_What you need to do_: Please reproduce word for word the rows below, from the line with "8h21 is what I'm after." up to and including the line with "The time is 11h26".

_Dataset records_:
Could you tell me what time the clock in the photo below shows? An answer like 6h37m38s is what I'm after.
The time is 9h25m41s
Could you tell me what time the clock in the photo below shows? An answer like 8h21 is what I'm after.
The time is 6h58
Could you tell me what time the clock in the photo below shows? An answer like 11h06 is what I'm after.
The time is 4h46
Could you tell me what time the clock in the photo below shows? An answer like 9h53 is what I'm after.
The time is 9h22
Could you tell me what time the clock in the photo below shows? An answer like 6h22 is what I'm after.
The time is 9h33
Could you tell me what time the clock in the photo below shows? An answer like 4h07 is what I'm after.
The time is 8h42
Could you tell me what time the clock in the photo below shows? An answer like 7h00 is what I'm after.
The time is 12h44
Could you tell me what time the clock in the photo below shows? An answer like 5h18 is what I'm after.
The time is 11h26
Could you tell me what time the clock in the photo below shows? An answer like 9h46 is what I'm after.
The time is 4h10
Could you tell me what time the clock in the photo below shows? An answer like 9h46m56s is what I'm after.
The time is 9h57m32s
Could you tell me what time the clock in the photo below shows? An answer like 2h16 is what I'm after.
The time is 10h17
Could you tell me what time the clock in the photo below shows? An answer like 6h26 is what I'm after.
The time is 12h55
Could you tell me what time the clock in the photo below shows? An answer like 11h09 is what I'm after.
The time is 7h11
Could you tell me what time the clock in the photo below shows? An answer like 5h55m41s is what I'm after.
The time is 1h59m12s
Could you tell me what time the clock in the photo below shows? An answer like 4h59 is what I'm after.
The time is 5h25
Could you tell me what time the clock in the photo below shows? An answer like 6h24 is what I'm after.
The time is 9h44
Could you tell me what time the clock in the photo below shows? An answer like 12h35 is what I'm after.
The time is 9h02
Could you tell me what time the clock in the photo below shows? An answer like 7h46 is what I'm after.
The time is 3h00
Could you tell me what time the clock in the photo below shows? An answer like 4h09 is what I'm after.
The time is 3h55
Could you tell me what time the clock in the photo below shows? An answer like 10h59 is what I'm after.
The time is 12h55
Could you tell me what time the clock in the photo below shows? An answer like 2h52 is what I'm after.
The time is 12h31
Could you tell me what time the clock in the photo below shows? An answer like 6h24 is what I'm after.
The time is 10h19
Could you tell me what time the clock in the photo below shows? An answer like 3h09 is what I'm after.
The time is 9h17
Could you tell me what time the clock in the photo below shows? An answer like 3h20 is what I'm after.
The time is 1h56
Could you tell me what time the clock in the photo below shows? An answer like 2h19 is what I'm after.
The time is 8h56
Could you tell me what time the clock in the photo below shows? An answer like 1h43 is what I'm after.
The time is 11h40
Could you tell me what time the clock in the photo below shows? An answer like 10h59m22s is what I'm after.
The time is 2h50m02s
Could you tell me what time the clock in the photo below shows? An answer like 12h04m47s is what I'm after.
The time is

_Written reply_:
Could you tell me what time the clock in the photo below shows? An answer like 8h21 is what I'm after.
The time is 6h58
Could you tell me what time the clock in the photo below shows? An answer like 11h06 is what I'm after.
The time is 4h46
Could you tell me what time the clock in the photo below shows? An answer like 9h53 is what I'm after.
The time is 9h22
Could you tell me what time the clock in the photo below shows? An answer like 6h22 is what I'm after.
The time is 9h33
Could you tell me what time the clock in the photo below shows? An answer like 4h07 is what I'm after.
The time is 8h42
Could you tell me what time the clock in the photo below shows? An answer like 7h00 is what I'm after.
The time is 12h44
Could you tell me what time the clock in the photo below shows? An answer like 5h18 is what I'm after.
The time is 11h26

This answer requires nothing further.